* **Image and design file data**
────────────────
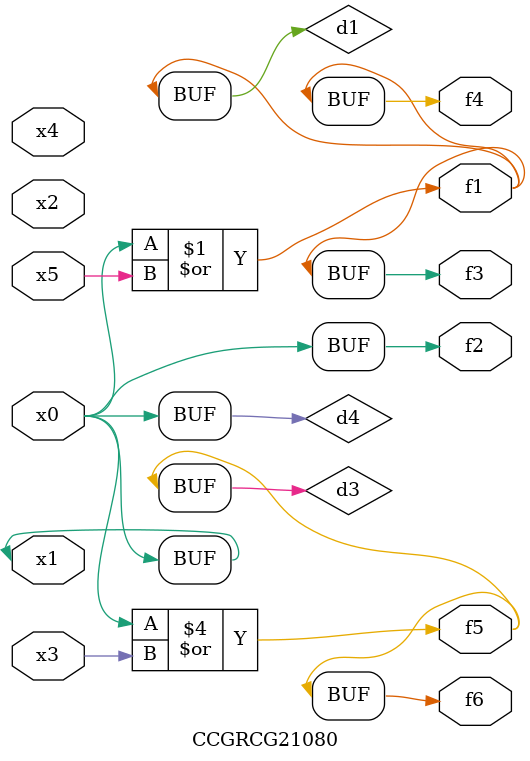
<source format=v>
module CCGRCG21080(
	input x0, x1, x2, x3, x4, x5,
	output f1, f2, f3, f4, f5, f6
);

	wire d1, d2, d3, d4;

	or (d1, x0, x5);
	xnor (d2, x1, x4);
	or (d3, x0, x3);
	buf (d4, x0, x1);
	assign f1 = d1;
	assign f2 = d4;
	assign f3 = d1;
	assign f4 = d1;
	assign f5 = d3;
	assign f6 = d3;
endmodule

</source>
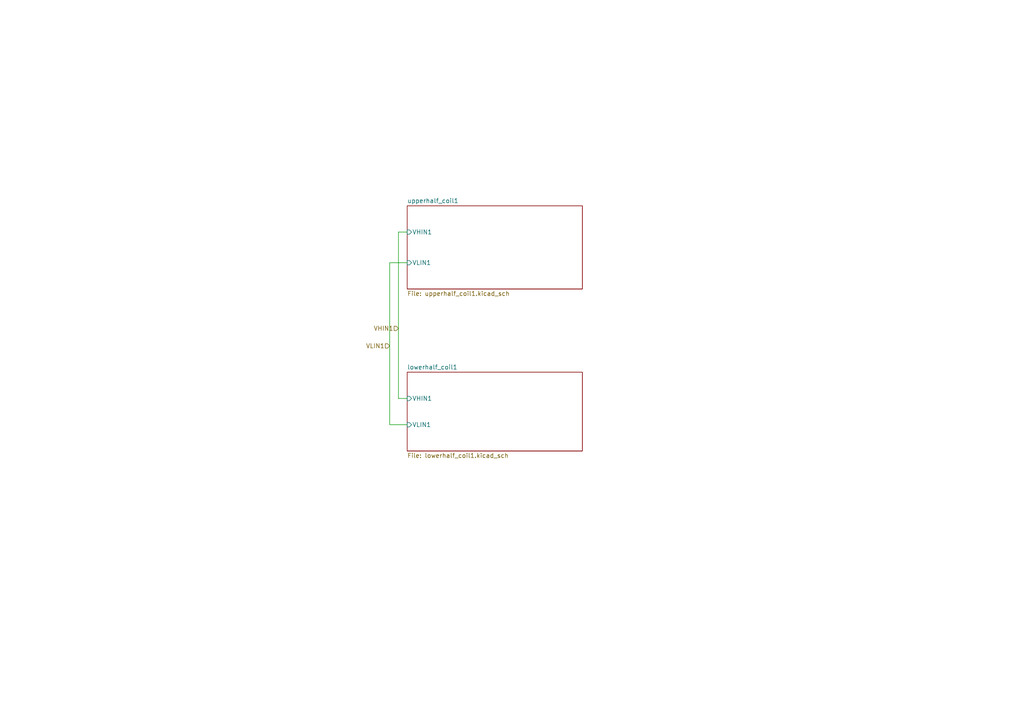
<source format=kicad_sch>
(kicad_sch
	(version 20231120)
	(generator "eeschema")
	(generator_version "8.0")
	(uuid "4f95675e-e5fe-45e6-851a-d3a5a68313d3")
	(paper "A4")
	(lib_symbols)
	(wire
		(pts
			(xy 113.03 76.2) (xy 113.03 123.19)
		)
		(stroke
			(width 0)
			(type default)
		)
		(uuid "0aed360d-8bce-407e-869a-1fc72fe7c895")
	)
	(wire
		(pts
			(xy 118.11 76.2) (xy 113.03 76.2)
		)
		(stroke
			(width 0)
			(type default)
		)
		(uuid "479e8fe8-1aa1-443e-9fc0-5f7f4e2af82f")
	)
	(wire
		(pts
			(xy 113.03 123.19) (xy 118.11 123.19)
		)
		(stroke
			(width 0)
			(type default)
		)
		(uuid "4f70dec6-8e41-4db8-ac00-e52bccc5e701")
	)
	(wire
		(pts
			(xy 115.57 115.57) (xy 118.11 115.57)
		)
		(stroke
			(width 0)
			(type default)
		)
		(uuid "87f6b7b5-4115-40d8-bd5a-af9bfff9edfd")
	)
	(wire
		(pts
			(xy 118.11 67.31) (xy 115.57 67.31)
		)
		(stroke
			(width 0)
			(type default)
		)
		(uuid "adbcd592-024c-4d2e-b7fe-d844cc7dd8ec")
	)
	(wire
		(pts
			(xy 115.57 67.31) (xy 115.57 115.57)
		)
		(stroke
			(width 0)
			(type default)
		)
		(uuid "eef5c6fb-ff20-4239-83e3-51ff70e6d67e")
	)
	(hierarchical_label "VLIN1"
		(shape input)
		(at 113.03 100.33 180)
		(fields_autoplaced yes)
		(effects
			(font
				(size 1.27 1.27)
			)
			(justify right)
		)
		(uuid "6bfe68db-100c-43ea-8336-da33ae889044")
	)
	(hierarchical_label "VHIN1"
		(shape input)
		(at 115.57 95.25 180)
		(fields_autoplaced yes)
		(effects
			(font
				(size 1.27 1.27)
			)
			(justify right)
		)
		(uuid "9fc3890c-017f-45c9-b600-914f0404f6a6")
	)
	(sheet
		(at 118.11 59.69)
		(size 50.8 24.13)
		(fields_autoplaced yes)
		(stroke
			(width 0.1524)
			(type solid)
		)
		(fill
			(color 0 0 0 0.0000)
		)
		(uuid "7018ac08-c3a8-4cbc-b696-0ff593babc1d")
		(property "Sheetname" "upperhalf_coil1"
			(at 118.11 58.9784 0)
			(effects
				(font
					(size 1.27 1.27)
				)
				(justify left bottom)
			)
		)
		(property "Sheetfile" "upperhalf_coil1.kicad_sch"
			(at 118.11 84.4046 0)
			(effects
				(font
					(size 1.27 1.27)
				)
				(justify left top)
			)
		)
		(pin "VLIN1" input
			(at 118.11 76.2 180)
			(effects
				(font
					(size 1.27 1.27)
				)
				(justify left)
			)
			(uuid "858b9980-41cf-4319-a541-af5fb3bedfde")
		)
		(pin "VHIN1" input
			(at 118.11 67.31 180)
			(effects
				(font
					(size 1.27 1.27)
				)
				(justify left)
			)
			(uuid "49ae746c-585e-49f4-a558-4f77bd5f46de")
		)
		(instances
			(project "simulatedpcb"
				(path "/edf94242-0cdc-4580-8fae-fd56a0fef1a3/e7939abf-f3c7-4c3c-afa8-080c8db56da1"
					(page "4")
				)
			)
		)
	)
	(sheet
		(at 118.11 107.95)
		(size 50.8 22.86)
		(fields_autoplaced yes)
		(stroke
			(width 0.1524)
			(type solid)
		)
		(fill
			(color 0 0 0 0.0000)
		)
		(uuid "ff65111a-30bc-4c3a-97e3-daa4c79b2ece")
		(property "Sheetname" "lowerhalf_coil1"
			(at 118.11 107.2384 0)
			(effects
				(font
					(size 1.27 1.27)
				)
				(justify left bottom)
			)
		)
		(property "Sheetfile" "lowerhalf_coil1.kicad_sch"
			(at 118.11 131.3946 0)
			(effects
				(font
					(size 1.27 1.27)
				)
				(justify left top)
			)
		)
		(pin "VHIN1" input
			(at 118.11 115.57 180)
			(effects
				(font
					(size 1.27 1.27)
				)
				(justify left)
			)
			(uuid "40d77194-5e94-4d3c-a552-e84c69f6b0be")
		)
		(pin "VLIN1" input
			(at 118.11 123.19 180)
			(effects
				(font
					(size 1.27 1.27)
				)
				(justify left)
			)
			(uuid "b82f1f8d-e3f4-42c4-a2b3-d865a2c11afc")
		)
		(instances
			(project "simulatedpcb"
				(path "/edf94242-0cdc-4580-8fae-fd56a0fef1a3/e7939abf-f3c7-4c3c-afa8-080c8db56da1"
					(page "5")
				)
			)
		)
	)
)

</source>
────────────────
* **AIM OF THE EXERCISE**
Output the entries verbatim but drop the images.

* **RESULT OF THE EXERCISE**
<source format=v>
module CCGRCG21080(
	input x0, x1, x2, x3, x4, x5,
	output f1, f2, f3, f4, f5, f6
);

	wire d1, d2, d3, d4;

	or (d1, x0, x5);
	xnor (d2, x1, x4);
	or (d3, x0, x3);
	buf (d4, x0, x1);
	assign f1 = d1;
	assign f2 = d4;
	assign f3 = d1;
	assign f4 = d1;
	assign f5 = d3;
	assign f6 = d3;
endmodule

</source>
<source format=kicad_sch>
(kicad_sch
	(version 20231120)
	(generator "eeschema")
	(generator_version "8.0")
	(uuid "4f95675e-e5fe-45e6-851a-d3a5a68313d3")
	(paper "A4")
	(lib_symbols)
	(wire
		(pts
			(xy 113.03 76.2) (xy 113.03 123.19)
		)
		(stroke
			(width 0)
			(type default)
		)
		(uuid "0aed360d-8bce-407e-869a-1fc72fe7c895")
	)
	(wire
		(pts
			(xy 118.11 76.2) (xy 113.03 76.2)
		)
		(stroke
			(width 0)
			(type default)
		)
		(uuid "479e8fe8-1aa1-443e-9fc0-5f7f4e2af82f")
	)
	(wire
		(pts
			(xy 113.03 123.19) (xy 118.11 123.19)
		)
		(stroke
			(width 0)
			(type default)
		)
		(uuid "4f70dec6-8e41-4db8-ac00-e52bccc5e701")
	)
	(wire
		(pts
			(xy 115.57 115.57) (xy 118.11 115.57)
		)
		(stroke
			(width 0)
			(type default)
		)
		(uuid "87f6b7b5-4115-40d8-bd5a-af9bfff9edfd")
	)
	(wire
		(pts
			(xy 118.11 67.31) (xy 115.57 67.31)
		)
		(stroke
			(width 0)
			(type default)
		)
		(uuid "adbcd592-024c-4d2e-b7fe-d844cc7dd8ec")
	)
	(wire
		(pts
			(xy 115.57 67.31) (xy 115.57 115.57)
		)
		(stroke
			(width 0)
			(type default)
		)
		(uuid "eef5c6fb-ff20-4239-83e3-51ff70e6d67e")
	)
	(hierarchical_label "VLIN1"
		(shape input)
		(at 113.03 100.33 180)
		(fields_autoplaced yes)
		(effects
			(font
				(size 1.27 1.27)
			)
			(justify right)
		)
		(uuid "6bfe68db-100c-43ea-8336-da33ae889044")
	)
	(hierarchical_label "VHIN1"
		(shape input)
		(at 115.57 95.25 180)
		(fields_autoplaced yes)
		(effects
			(font
				(size 1.27 1.27)
			)
			(justify right)
		)
		(uuid "9fc3890c-017f-45c9-b600-914f0404f6a6")
	)
	(sheet
		(at 118.11 59.69)
		(size 50.8 24.13)
		(fields_autoplaced yes)
		(stroke
			(width 0.1524)
			(type solid)
		)
		(fill
			(color 0 0 0 0.0000)
		)
		(uuid "7018ac08-c3a8-4cbc-b696-0ff593babc1d")
		(property "Sheetname" "upperhalf_coil1"
			(at 118.11 58.9784 0)
			(effects
				(font
					(size 1.27 1.27)
				)
				(justify left bottom)
			)
		)
		(property "Sheetfile" "upperhalf_coil1.kicad_sch"
			(at 118.11 84.4046 0)
			(effects
				(font
					(size 1.27 1.27)
				)
				(justify left top)
			)
		)
		(pin "VLIN1" input
			(at 118.11 76.2 180)
			(effects
				(font
					(size 1.27 1.27)
				)
				(justify left)
			)
			(uuid "858b9980-41cf-4319-a541-af5fb3bedfde")
		)
		(pin "VHIN1" input
			(at 118.11 67.31 180)
			(effects
				(font
					(size 1.27 1.27)
				)
				(justify left)
			)
			(uuid "49ae746c-585e-49f4-a558-4f77bd5f46de")
		)
		(instances
			(project "simulatedpcb"
				(path "/edf94242-0cdc-4580-8fae-fd56a0fef1a3/e7939abf-f3c7-4c3c-afa8-080c8db56da1"
					(page "4")
				)
			)
		)
	)
	(sheet
		(at 118.11 107.95)
		(size 50.8 22.86)
		(fields_autoplaced yes)
		(stroke
			(width 0.1524)
			(type solid)
		)
		(fill
			(color 0 0 0 0.0000)
		)
		(uuid "ff65111a-30bc-4c3a-97e3-daa4c79b2ece")
		(property "Sheetname" "lowerhalf_coil1"
			(at 118.11 107.2384 0)
			(effects
				(font
					(size 1.27 1.27)
				)
				(justify left bottom)
			)
		)
		(property "Sheetfile" "lowerhalf_coil1.kicad_sch"
			(at 118.11 131.3946 0)
			(effects
				(font
					(size 1.27 1.27)
				)
				(justify left top)
			)
		)
		(pin "VHIN1" input
			(at 118.11 115.57 180)
			(effects
				(font
					(size 1.27 1.27)
				)
				(justify left)
			)
			(uuid "40d77194-5e94-4d3c-a552-e84c69f6b0be")
		)
		(pin "VLIN1" input
			(at 118.11 123.19 180)
			(effects
				(font
					(size 1.27 1.27)
				)
				(justify left)
			)
			(uuid "b82f1f8d-e3f4-42c4-a2b3-d865a2c11afc")
		)
		(instances
			(project "simulatedpcb"
				(path "/edf94242-0cdc-4580-8fae-fd56a0fef1a3/e7939abf-f3c7-4c3c-afa8-080c8db56da1"
					(page "5")
				)
			)
		)
	)
)

</source>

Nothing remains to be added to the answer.